Testo scelto -
|---|

Le
famiglie
Sono
diciassette le famiglie, quasi tutte con minori in età scolare o
pre-scolare, che si sono sottratte “occupando” agli esiti
insostenibili di uno sfratto senza alternativa abitativa. Undici in
via Orfanotrofio e sei in via Allende. Con
un atto di disobbedienza civile, quindi con una pubblica assunzione
di responsabilità,
che è costata denunce e processi, hanno difeso la loro dignità e si
sono date condizioni di civile sopravvivenza. In questi due edifici,
di cui rivendicano con l'associazione il carattere di bene
comune, hanno
ricostruito la loro casa, cioè le relazioni necessarie
per soddisfare i loro bisogni primari.

|---|

Estratto dati -
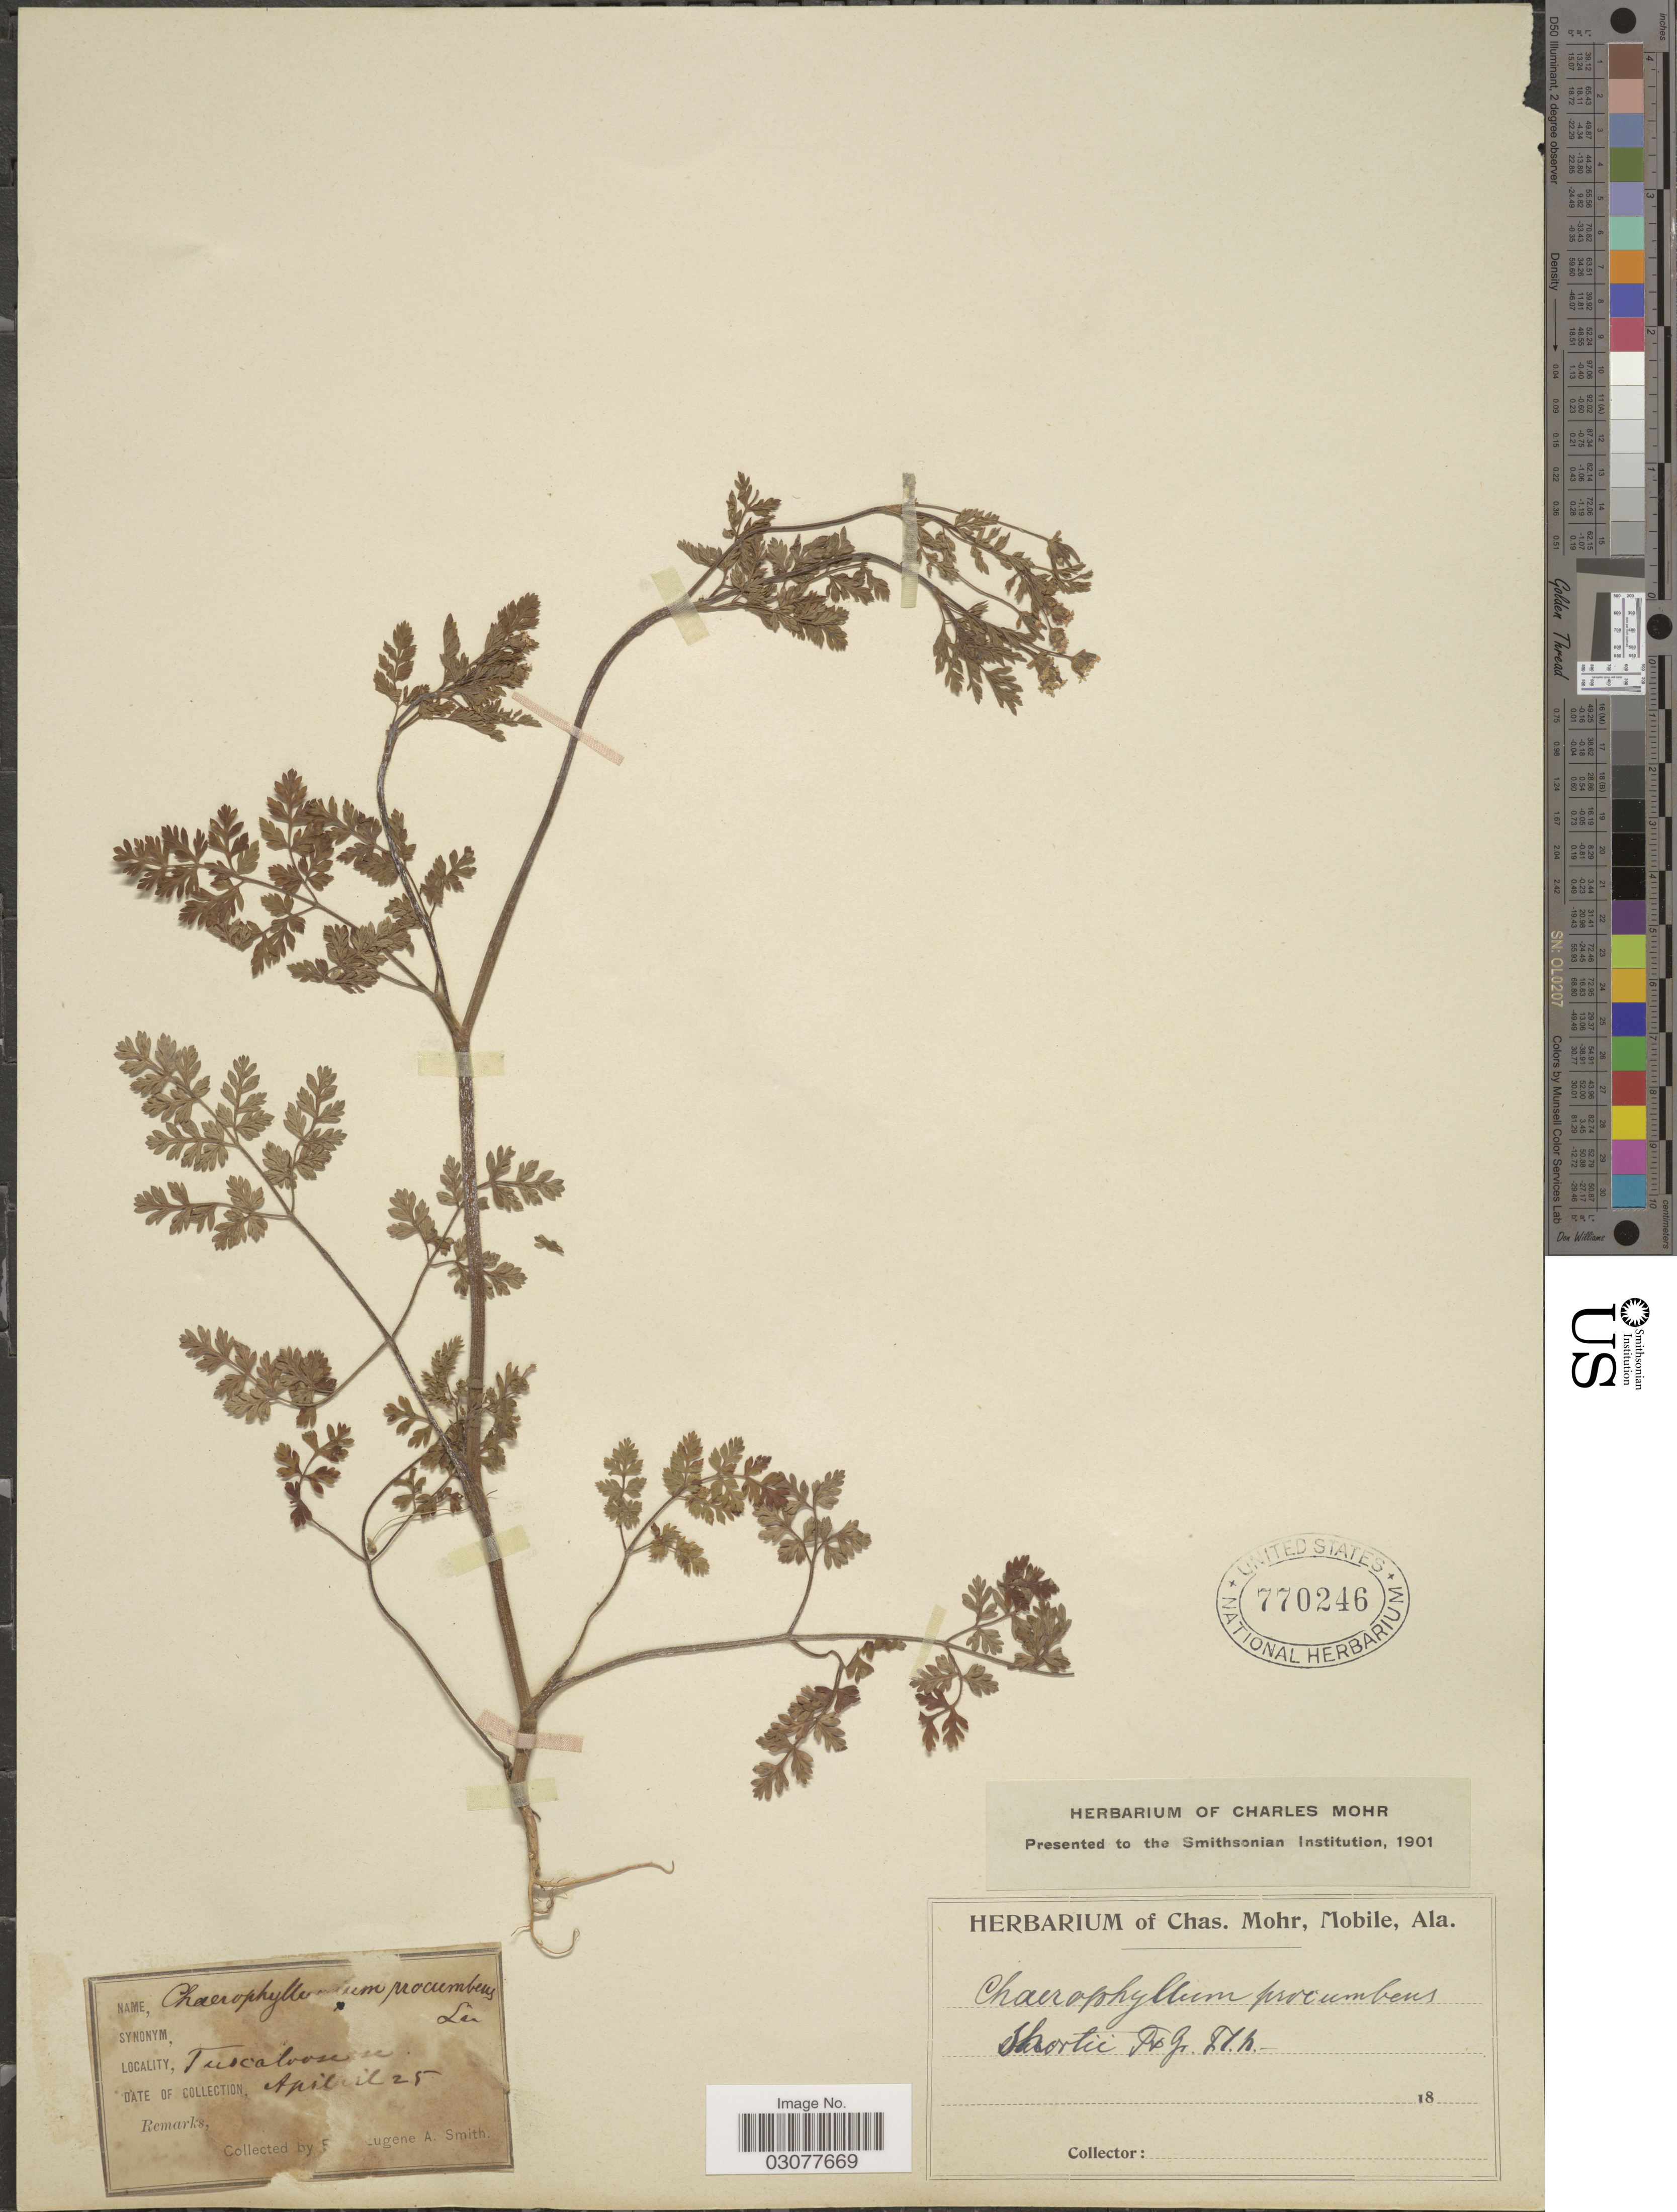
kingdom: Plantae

|---|

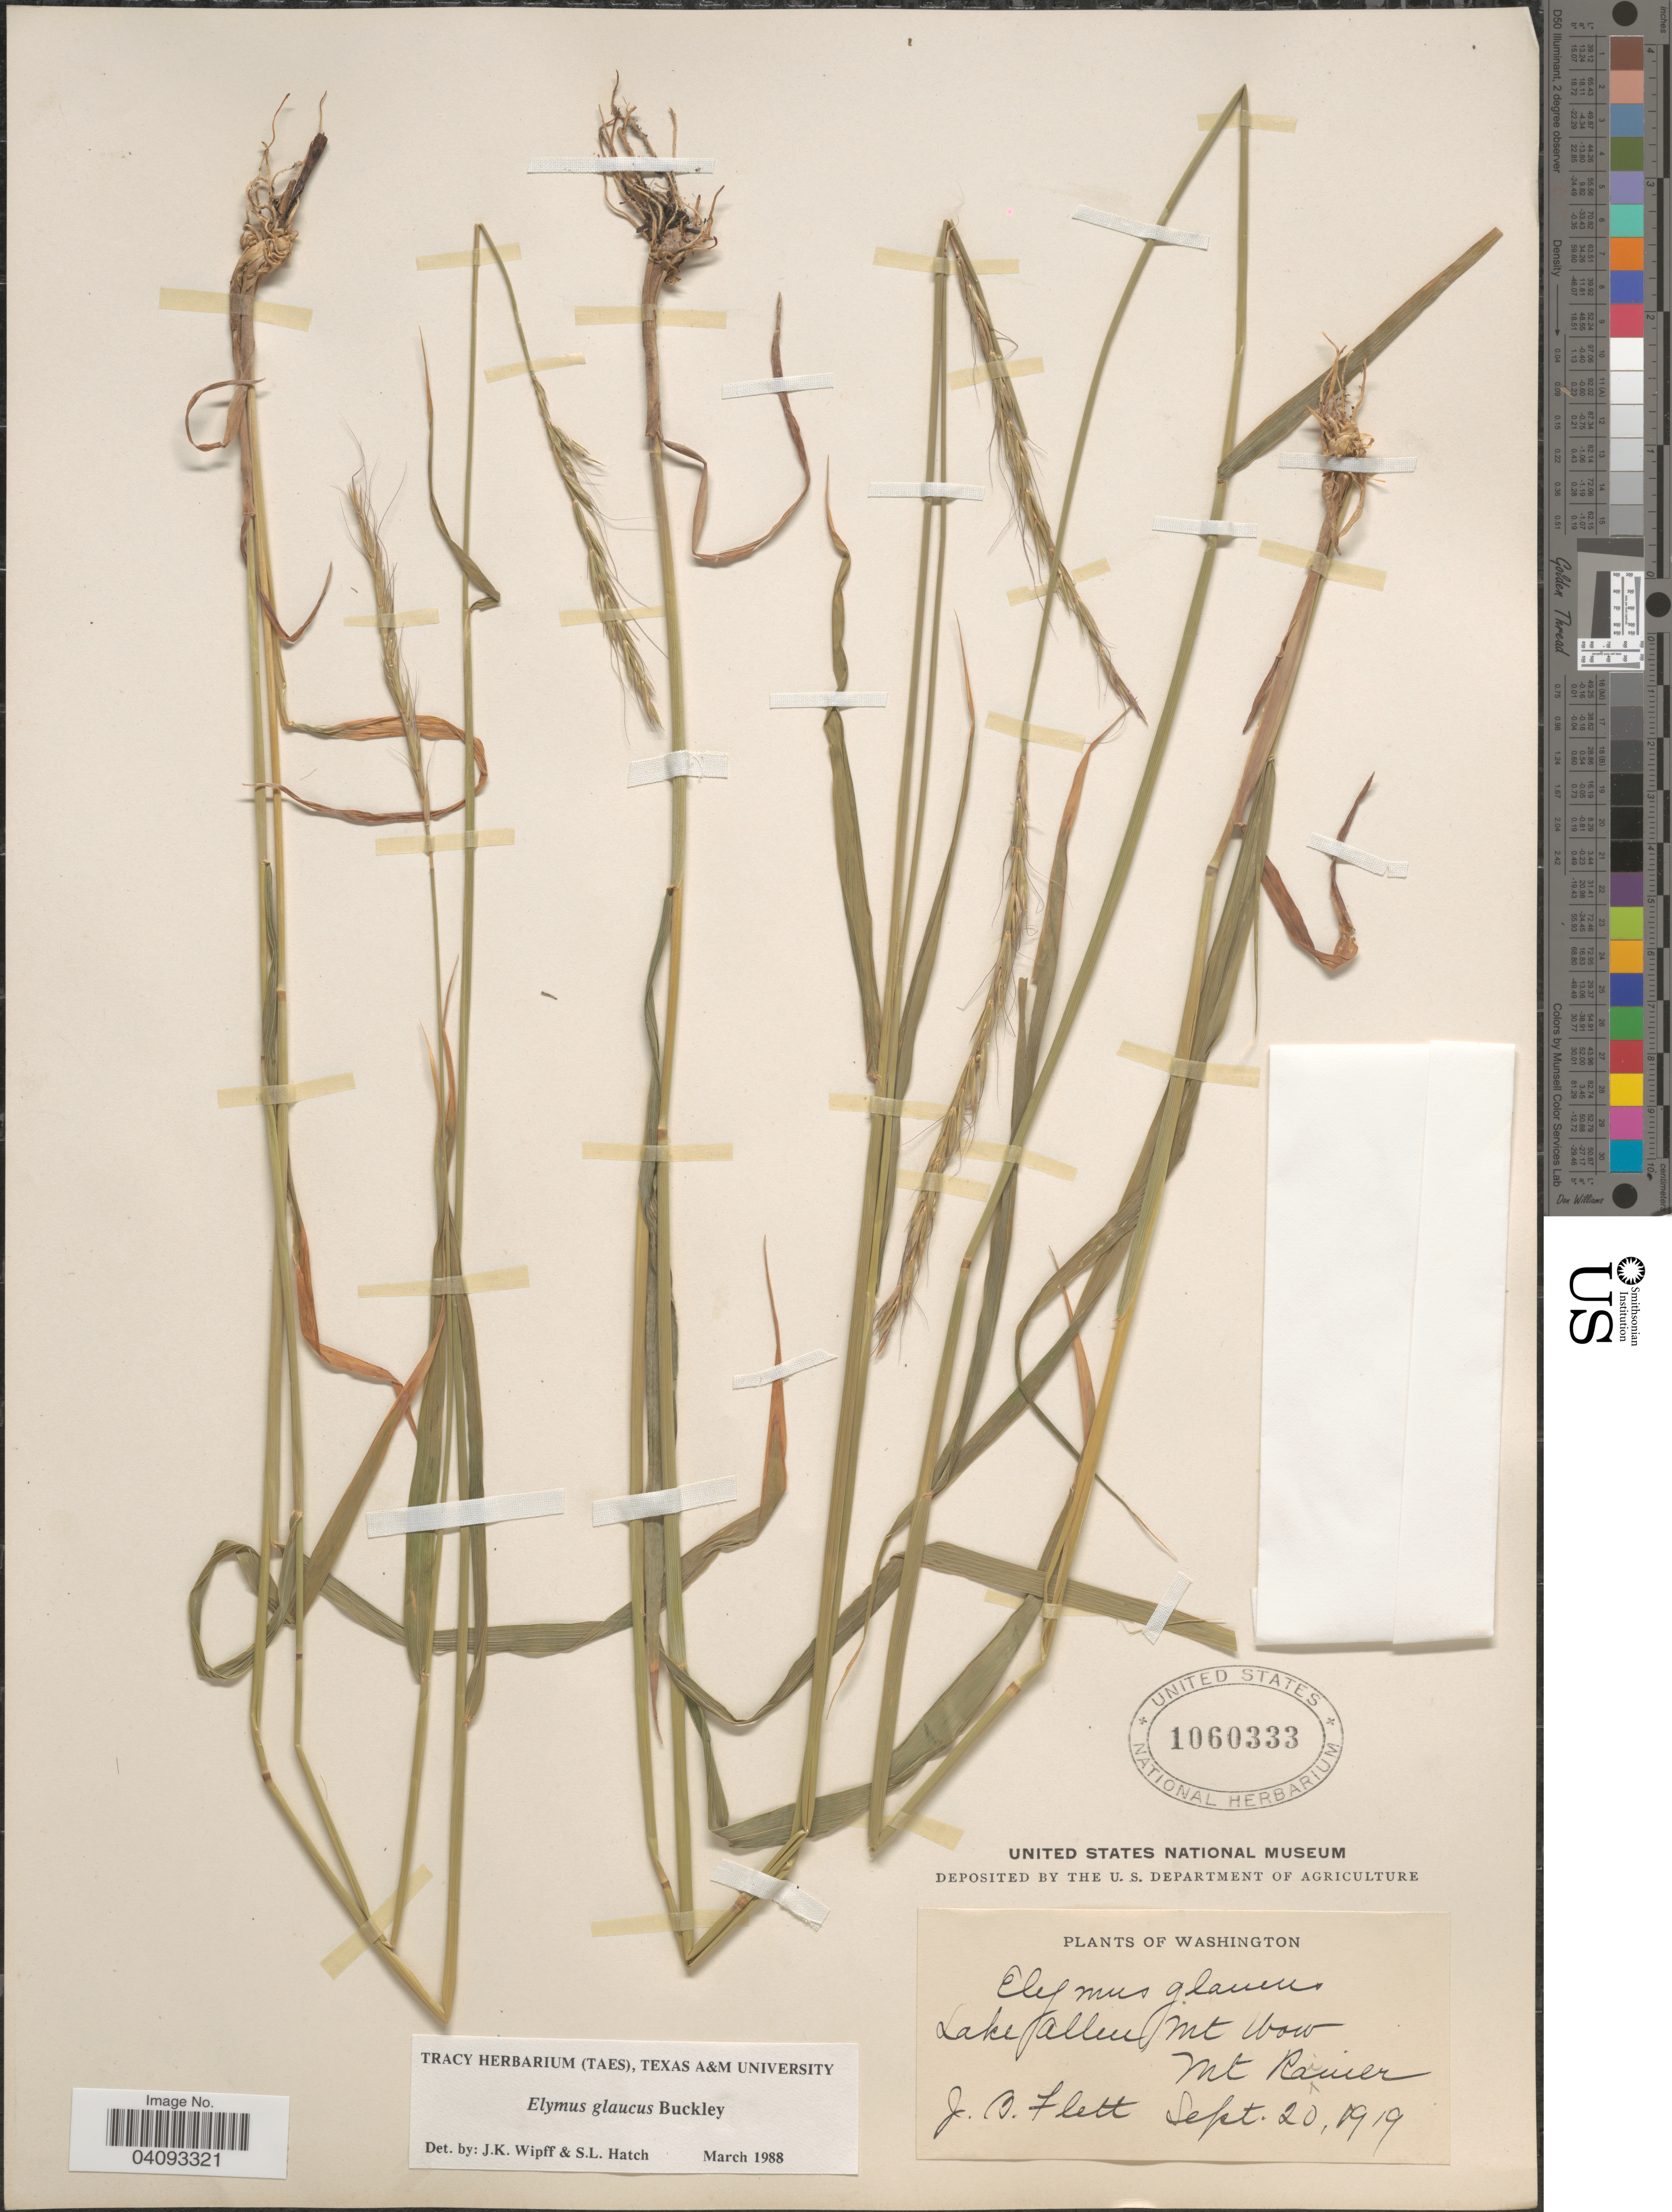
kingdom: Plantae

|---|

Prosegui il testo sulle famiglie che occupano gli edifici di via Orfanotrofio e via Allende, riprendendo subito dopo la sua ultima frase.

Risposta -
Questa domiciliarità ricostruita è ancora esposta alle minacce di
sgombero e alle asprezze della precarietà economica e lavorativa. Le
stesse asprezze in cui si manifesta il bisogno abitativo
insoddisfatto di centinaia di persone/famiglie (sfratti,
coabitazioni, sovraffollamenti, abitazioni improprie). Questo
bisogno trova la sua notazione sociologica nelle graduatorie
dell'atc, affollatissime a mai esaurite (si aspettano
nella
prossima ottocento aspiranti assegnatari). Meno visibile è il
malessere che diffonde nel tessuto sociale insieme ad altri bisogni
negati. Ancor meno facile da decifrare, in questo momento di crisi
sociale, è il riflesso che questa sottrazione lascia nella coscienza
di chi la subisce. Da questo punto di vista, le diciassette famiglie
che “occupano” sono
una eccezione.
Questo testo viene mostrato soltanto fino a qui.